SELECTED PASSAGE:
How bitter is this irony. They advocate, or at least act as enthusiasts for a system that would completely snuff out their own science.
Quote GK "Smith also taught how self-interested individuals could act in disregard of the consequences of their actions, for which he gives over 80 examples in Wealth Of Nations, which did not add to the public good. Self-interest also led merchants to favour tariffs, prohibitions, and ‘jealousy of trade’"
This is true, but keep in mind, Smith does not go to great lengths to detail those things that "work". He goes out of his way to explain the things which were not working at that time. Merchants acting in their own interest is one thing, but legislators giving those merchants a monopoly is another. Smith said it very clearly in his own words what he thinks the role of government should be in the markets:
B.IV, Ch.9, Of the Agricultural Systems, or of those Systems of Political Oeconomy, which Represent the Produce of Land
"The sovereign is completely discharged from a duty, in the attempting to perform which he must always be exposed to innumerable delusions, and for the proper performance of which no human wisdom or knowledge could ever be sufficient; the duty of superintending the industry of private people, and of directing it towards the employments most suitable to the interest of the society. According to the system of natural liberty, the sovereign has only three duties to attend to; three duties of great importance, indeed, but plain and intelligible to common understandings: first, the duty of protecting the society from violence and invasion of other independent societies; secondly, the duty of protecting, as far as possible, every member of the society from the injustice or oppression of every other member of it, or the duty of establishing an exact administration of justice; and, thirdly, the duty of erecting and maintaining certain public works and certain public institutions which it can never be for the interest of any individual, or small number of individuals, to erect and maintain; because the profit could never repay the expence to any individual or small number of individuals, though it may frequently do much more than repay it to a great society."
Philustus,
I think that "Merchants acting in their own interest is one thing, but legislators giving those merchants a monopoly is another" are nor separate activities.
Legislators are influenced by those same merchants -they seldom think up things for themselves. In the British state in Smith's time (and before), influence was a powerful force. The system of "interest" by which individuals were able to influence through their status and social contacts all sorts of decisions, most commonly appointments to offices from lowly customs officers to the highest customs commissioners. Also, senior politicians who had the "ear" of the King or his ministers could use their influence to suggest legislation that benefitted "merchants and manufacturers", or landed interests, and did so.
Queen Elizabeth brought in the laws that created monopolies, such as town guilds' powers to control apprenticeships, ostensibly for "quality" purposes, with the ruinous consequences seen in the 18th century that hindered innovation and the free movement of labour, and the narrowing of competition.

EXERCISE 1:
Decide whether each statement below agrees with the discussion of Smith. Answer yes or no for each, and quote the words from the discussion that settle it.
(a) In the Smith passage, the sovereign has only three duties under the system of natural liberty.
(b) Queen Elizabeth took away town guilds' power to control apprenticeships.
(c) According to GK, Smith gives over 80 examples in Wealth Of Nations.
EXERCISE 2: Write out the part of the discussion of Smith that starts at "Queen Elizabeth brought" and ends at "narrowing of competition.", without changing any wording.

DATA FOR ANALYSIS:
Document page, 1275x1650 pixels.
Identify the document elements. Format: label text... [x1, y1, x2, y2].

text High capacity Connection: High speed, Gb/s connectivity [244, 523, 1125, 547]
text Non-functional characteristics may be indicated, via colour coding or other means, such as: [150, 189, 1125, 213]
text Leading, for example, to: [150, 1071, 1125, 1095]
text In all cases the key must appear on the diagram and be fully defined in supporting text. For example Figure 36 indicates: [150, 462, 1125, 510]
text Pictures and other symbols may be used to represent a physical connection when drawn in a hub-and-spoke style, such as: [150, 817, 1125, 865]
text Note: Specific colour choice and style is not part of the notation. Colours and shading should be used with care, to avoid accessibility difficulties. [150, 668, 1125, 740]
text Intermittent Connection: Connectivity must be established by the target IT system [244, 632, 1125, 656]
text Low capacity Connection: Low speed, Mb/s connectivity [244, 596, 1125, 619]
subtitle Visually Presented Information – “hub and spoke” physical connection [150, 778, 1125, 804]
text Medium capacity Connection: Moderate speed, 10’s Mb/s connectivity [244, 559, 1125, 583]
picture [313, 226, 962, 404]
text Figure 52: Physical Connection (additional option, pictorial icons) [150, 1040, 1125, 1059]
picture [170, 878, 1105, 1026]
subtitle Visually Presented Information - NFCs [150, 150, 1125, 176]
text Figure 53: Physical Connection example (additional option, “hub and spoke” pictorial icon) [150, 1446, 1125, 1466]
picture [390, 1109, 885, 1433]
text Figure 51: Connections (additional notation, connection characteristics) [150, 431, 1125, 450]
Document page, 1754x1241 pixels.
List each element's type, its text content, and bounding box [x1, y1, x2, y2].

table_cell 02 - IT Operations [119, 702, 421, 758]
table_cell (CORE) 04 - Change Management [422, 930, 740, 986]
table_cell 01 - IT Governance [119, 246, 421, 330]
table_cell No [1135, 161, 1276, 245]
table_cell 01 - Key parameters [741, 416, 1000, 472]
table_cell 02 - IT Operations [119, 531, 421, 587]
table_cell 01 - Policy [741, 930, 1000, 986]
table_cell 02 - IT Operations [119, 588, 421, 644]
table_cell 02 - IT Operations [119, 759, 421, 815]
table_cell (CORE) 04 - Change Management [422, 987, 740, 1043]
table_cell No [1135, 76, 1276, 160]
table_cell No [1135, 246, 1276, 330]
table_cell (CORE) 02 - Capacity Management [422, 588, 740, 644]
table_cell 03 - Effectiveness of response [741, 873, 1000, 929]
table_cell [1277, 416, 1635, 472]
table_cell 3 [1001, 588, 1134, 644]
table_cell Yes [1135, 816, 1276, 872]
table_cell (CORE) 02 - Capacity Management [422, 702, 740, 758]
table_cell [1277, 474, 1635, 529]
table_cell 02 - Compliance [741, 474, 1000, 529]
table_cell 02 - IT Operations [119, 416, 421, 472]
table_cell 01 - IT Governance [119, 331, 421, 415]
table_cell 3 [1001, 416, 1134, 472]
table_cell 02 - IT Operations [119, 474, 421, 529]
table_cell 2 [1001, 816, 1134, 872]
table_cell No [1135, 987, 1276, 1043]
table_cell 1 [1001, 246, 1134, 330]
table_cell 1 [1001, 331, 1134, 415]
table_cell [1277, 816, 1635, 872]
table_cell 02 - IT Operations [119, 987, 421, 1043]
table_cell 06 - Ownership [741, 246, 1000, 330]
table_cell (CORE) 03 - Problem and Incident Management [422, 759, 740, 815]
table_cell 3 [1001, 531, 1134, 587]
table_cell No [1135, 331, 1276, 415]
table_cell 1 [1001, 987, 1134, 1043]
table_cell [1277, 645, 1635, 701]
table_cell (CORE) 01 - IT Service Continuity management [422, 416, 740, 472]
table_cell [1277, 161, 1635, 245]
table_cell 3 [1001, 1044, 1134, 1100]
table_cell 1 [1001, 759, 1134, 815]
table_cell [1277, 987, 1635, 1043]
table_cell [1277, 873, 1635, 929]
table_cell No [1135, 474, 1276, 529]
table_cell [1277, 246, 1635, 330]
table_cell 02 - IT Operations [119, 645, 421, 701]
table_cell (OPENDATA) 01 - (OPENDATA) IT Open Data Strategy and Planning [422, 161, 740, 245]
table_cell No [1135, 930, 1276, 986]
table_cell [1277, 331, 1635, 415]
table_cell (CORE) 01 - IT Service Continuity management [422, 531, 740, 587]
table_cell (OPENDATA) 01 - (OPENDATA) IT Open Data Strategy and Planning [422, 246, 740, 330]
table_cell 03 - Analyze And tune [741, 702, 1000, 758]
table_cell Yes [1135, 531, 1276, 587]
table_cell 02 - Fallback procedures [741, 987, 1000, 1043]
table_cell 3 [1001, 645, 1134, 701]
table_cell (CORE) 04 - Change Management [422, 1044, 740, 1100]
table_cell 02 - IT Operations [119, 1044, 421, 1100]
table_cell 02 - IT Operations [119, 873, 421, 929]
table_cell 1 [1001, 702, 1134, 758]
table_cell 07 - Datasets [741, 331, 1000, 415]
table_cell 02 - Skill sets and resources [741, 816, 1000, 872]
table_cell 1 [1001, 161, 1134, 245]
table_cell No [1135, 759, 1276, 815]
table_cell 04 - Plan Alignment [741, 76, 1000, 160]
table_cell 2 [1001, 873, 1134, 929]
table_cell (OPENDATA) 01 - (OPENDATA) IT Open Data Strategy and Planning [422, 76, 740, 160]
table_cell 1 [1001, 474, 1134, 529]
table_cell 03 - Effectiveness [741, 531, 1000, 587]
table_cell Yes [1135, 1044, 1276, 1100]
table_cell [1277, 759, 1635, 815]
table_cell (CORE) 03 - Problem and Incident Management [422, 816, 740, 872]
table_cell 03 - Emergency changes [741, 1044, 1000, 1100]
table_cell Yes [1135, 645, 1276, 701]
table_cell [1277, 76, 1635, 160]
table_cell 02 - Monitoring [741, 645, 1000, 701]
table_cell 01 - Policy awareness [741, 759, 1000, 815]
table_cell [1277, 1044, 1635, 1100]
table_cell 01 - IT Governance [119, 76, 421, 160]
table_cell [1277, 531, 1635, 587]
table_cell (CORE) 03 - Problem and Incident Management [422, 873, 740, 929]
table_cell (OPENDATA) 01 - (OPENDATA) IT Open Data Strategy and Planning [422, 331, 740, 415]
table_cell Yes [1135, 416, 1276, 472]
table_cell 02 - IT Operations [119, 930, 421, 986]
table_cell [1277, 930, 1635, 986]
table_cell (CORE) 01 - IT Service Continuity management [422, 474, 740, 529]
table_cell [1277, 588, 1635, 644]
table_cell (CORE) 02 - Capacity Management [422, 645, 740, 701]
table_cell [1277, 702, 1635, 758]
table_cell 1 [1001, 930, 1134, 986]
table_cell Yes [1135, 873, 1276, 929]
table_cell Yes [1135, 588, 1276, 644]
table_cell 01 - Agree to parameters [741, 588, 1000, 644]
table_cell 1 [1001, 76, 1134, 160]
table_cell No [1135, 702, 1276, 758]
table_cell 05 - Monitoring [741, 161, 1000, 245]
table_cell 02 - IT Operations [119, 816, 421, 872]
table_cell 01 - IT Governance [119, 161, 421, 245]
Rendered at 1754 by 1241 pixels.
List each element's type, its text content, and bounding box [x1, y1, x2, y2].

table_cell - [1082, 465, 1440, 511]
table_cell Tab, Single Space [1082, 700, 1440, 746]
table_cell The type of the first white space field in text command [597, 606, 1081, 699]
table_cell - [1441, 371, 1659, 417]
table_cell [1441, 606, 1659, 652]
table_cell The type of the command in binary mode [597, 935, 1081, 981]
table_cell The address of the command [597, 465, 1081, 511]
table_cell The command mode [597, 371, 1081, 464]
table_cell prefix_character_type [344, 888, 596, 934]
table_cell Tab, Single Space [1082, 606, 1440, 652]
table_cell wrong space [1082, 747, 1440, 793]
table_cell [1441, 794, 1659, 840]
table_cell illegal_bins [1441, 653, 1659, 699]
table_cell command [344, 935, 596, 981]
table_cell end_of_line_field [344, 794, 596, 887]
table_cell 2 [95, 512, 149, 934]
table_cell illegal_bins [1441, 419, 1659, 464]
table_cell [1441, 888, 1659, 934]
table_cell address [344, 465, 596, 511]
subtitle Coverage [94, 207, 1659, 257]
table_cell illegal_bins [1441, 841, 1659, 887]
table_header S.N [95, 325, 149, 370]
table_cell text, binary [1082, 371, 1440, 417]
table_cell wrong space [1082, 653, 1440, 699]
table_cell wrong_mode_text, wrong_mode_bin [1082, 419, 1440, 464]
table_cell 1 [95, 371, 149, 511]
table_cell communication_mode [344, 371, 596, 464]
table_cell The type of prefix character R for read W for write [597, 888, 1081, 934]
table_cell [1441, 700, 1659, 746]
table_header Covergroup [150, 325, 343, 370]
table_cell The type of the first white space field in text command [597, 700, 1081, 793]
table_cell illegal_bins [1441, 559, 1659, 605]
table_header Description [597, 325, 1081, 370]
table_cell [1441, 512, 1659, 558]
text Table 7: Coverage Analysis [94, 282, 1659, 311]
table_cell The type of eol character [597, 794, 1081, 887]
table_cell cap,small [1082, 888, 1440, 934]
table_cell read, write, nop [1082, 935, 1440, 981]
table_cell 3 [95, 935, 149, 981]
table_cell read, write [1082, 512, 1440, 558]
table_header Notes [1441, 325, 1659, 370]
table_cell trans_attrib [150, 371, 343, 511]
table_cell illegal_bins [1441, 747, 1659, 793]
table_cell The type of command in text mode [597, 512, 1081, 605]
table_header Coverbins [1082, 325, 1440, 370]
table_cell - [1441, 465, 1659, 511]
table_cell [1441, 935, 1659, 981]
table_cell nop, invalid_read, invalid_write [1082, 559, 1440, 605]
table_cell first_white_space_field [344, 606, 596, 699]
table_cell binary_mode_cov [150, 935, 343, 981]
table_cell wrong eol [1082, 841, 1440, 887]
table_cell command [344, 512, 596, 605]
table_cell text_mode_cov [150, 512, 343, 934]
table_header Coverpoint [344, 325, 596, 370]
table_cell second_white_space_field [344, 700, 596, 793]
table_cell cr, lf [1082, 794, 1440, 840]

WRITTEN ANSWER 1:
(a) Yes: "the sovereign has only three duties to attend to"
(b) No: "Queen Elizabeth brought in the laws that created monopolies, such as town guilds' powers to control apprenticeships"
(c) Yes: "for which he gives over 80 examples in Wealth Of Nations"

WRITTEN ANSWER 2:
Queen Elizabeth brought in the laws that created monopolies, such as town guilds' powers to control apprenticeships, ostensibly for "quality" purposes, with the ruinous consequences seen in the 18th century that hindered innovation and the free movement of labour, and the narrowing of competition.